▶ [WHAT TO PRODUCE]:
Which lines have the string "güçlü"? Copy all of them from the entries below.

:: AVAILABLE DATA

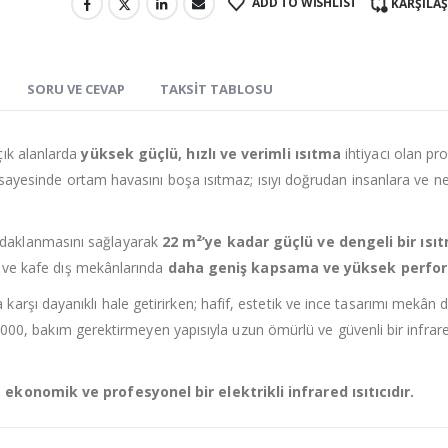
ADD TO WISHLIST
KARŞILA
SORU VE CEVAP
TAKSIT TABLOSU
açık alanlarda
yüksek güçlü, hızlı ve verimli ısıtma
ihtiyacı olan pr
sayesinde ortam havasını boşa ısıtmaz; ısıyı doğrudan insanlara ve n
e odaklanmasını sağlayarak
22 m²’ye kadar güçlü ve dengeli bir ısı
on ve kafe dış mekânlarında
daha geniş kapsama ve yüksek perfo
 karşı dayanıklı hale getirirken; hafif, estetik ve ince tasarımı mekâ
00, bakım gerektirmeyen yapısıyla uzun ömürlü ve güvenli bir infrar
 ekonomik ve profesyonel bir elektrikli infrared ısıtıcıdır.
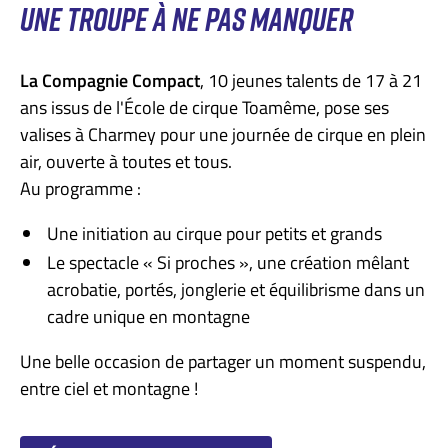
UNE TROUPE À NE PAS MANQUER
La Compagnie Compact
, 10 jeunes talents de 17 à 21
ans issus de l'École de cirque Toamême, pose ses
valises à Charmey pour une journée de cirque en plein
air, ouverte à toutes et tous.
Au programme :
Une initiation au cirque pour petits et grands
Le spectacle « Si proches », une création mêlant
acrobatie, portés, jonglerie et équilibrisme dans un
cadre unique en montagne
Une belle occasion de partager un moment suspendu,
entre ciel et montagne !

::::

▶ [TASK ANSWER]:
yüksek güçlü, hızlı ve verimli ısıtma
22 m²’ye kadar güçlü ve dengeli bir ısı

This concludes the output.